• _Dataset excerpts_
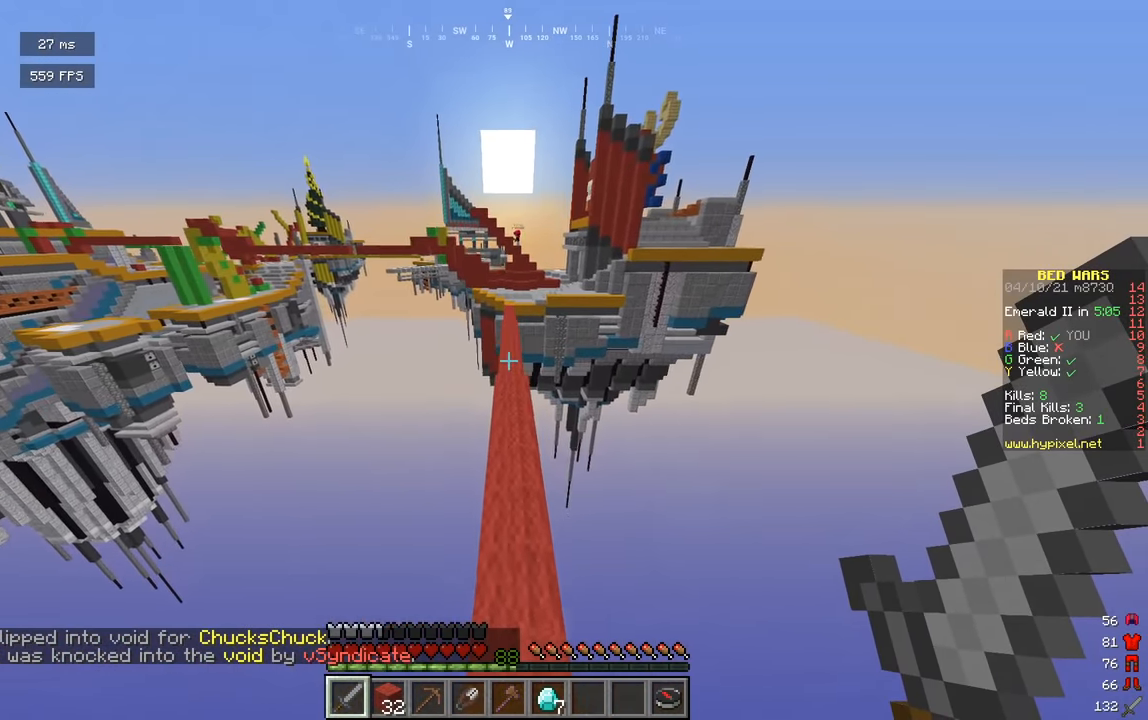
{"keys": ["w"], "mouse": [], "events": []}
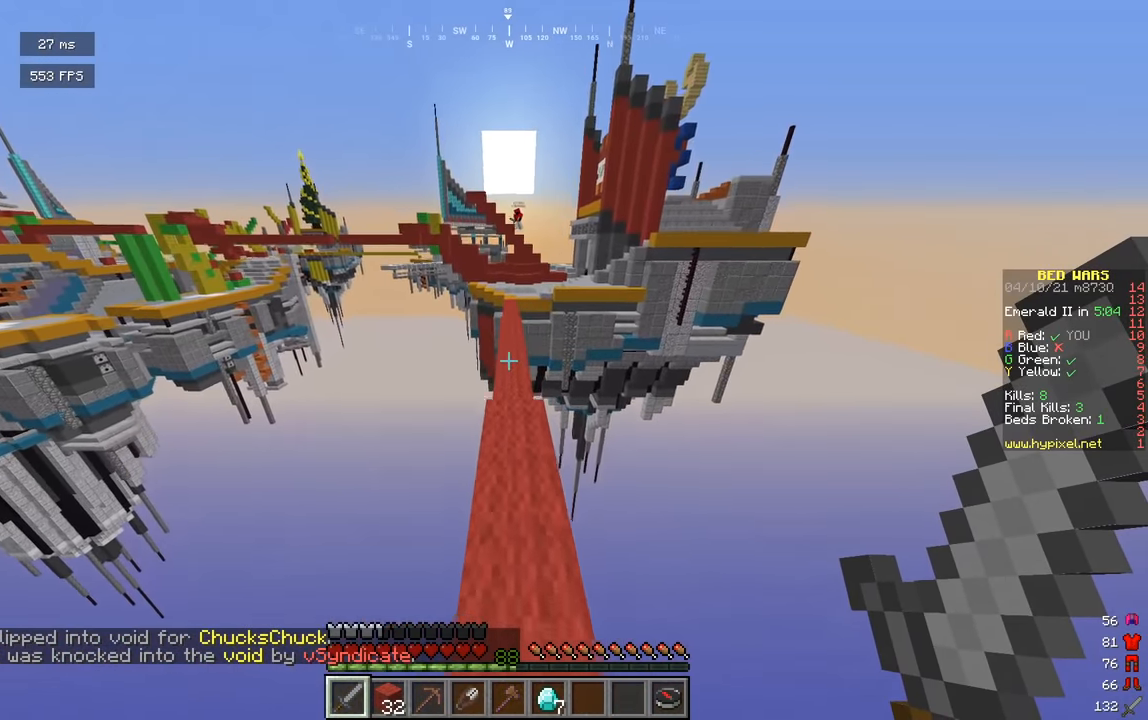
{"keys": ["w"], "mouse": [], "events": []}
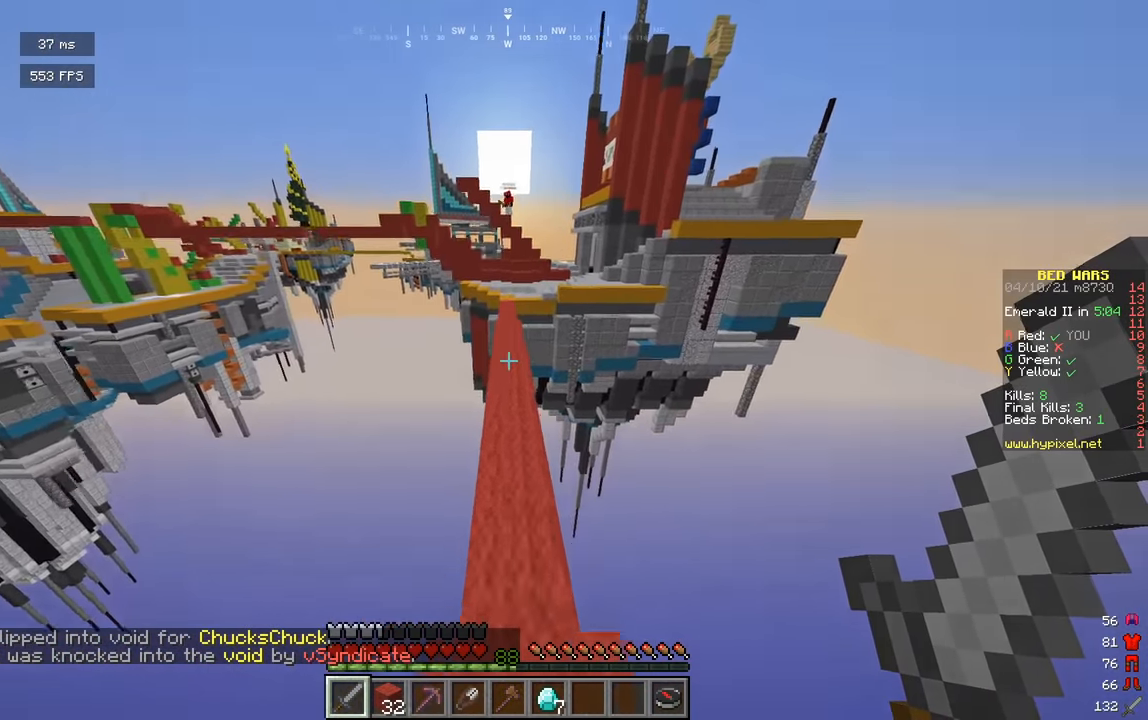
{"keys": ["w"], "mouse": [], "events": []}
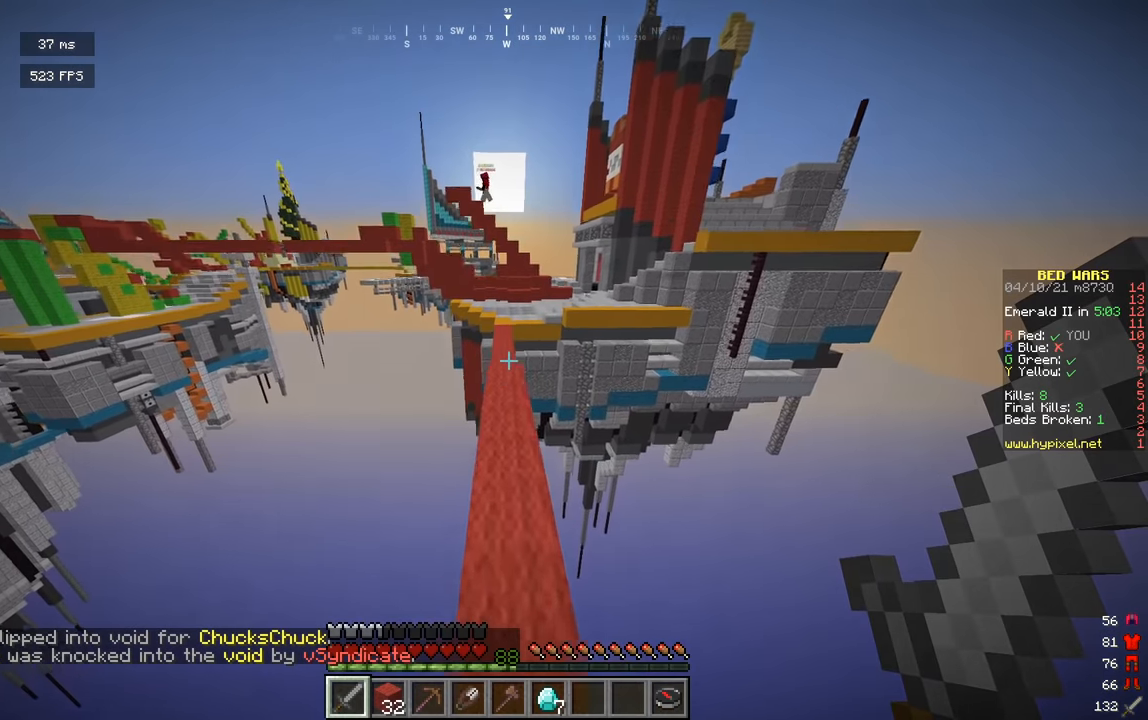
{"keys": ["w"], "mouse": [], "events": []}
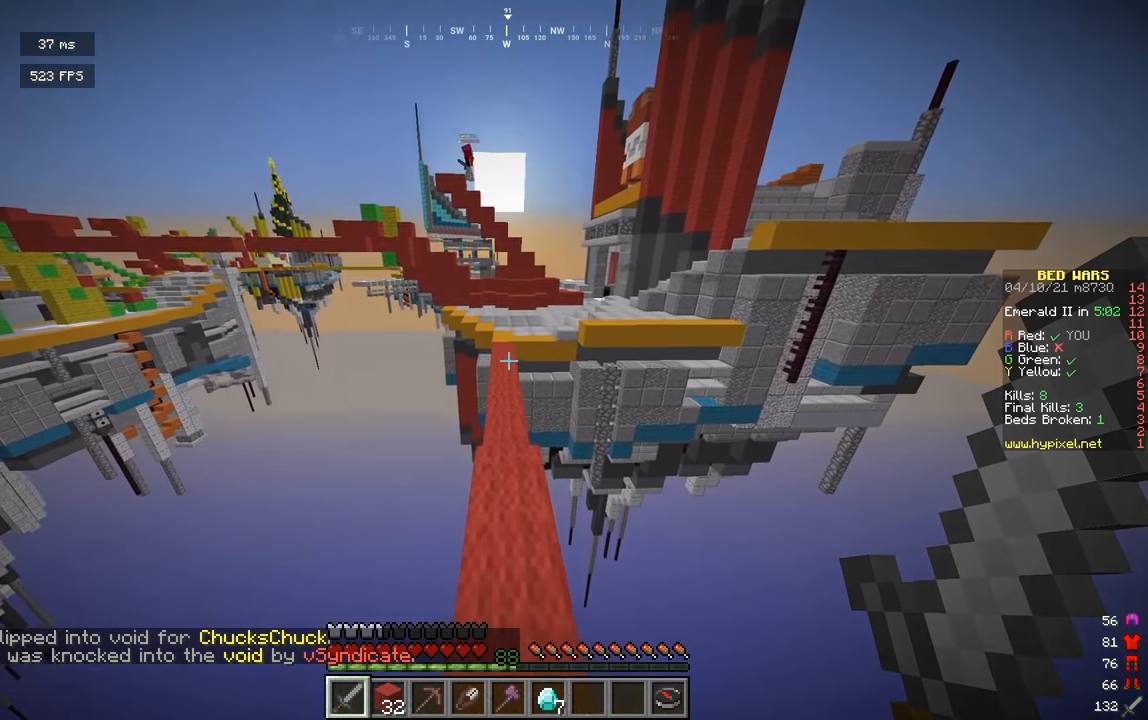
{"keys": ["w"], "mouse": [], "events": []}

• _Task item_
Leaving out only the pictures, return the material above unchanged.

• _Result_
{"keys": ["w"], "mouse": [], "events": []}
{"keys": ["w"], "mouse": [], "events": []}
{"keys": ["w"], "mouse": [], "events": []}
{"keys": ["w"], "mouse": [], "events": []}
{"keys": ["w"], "mouse": [], "events": []}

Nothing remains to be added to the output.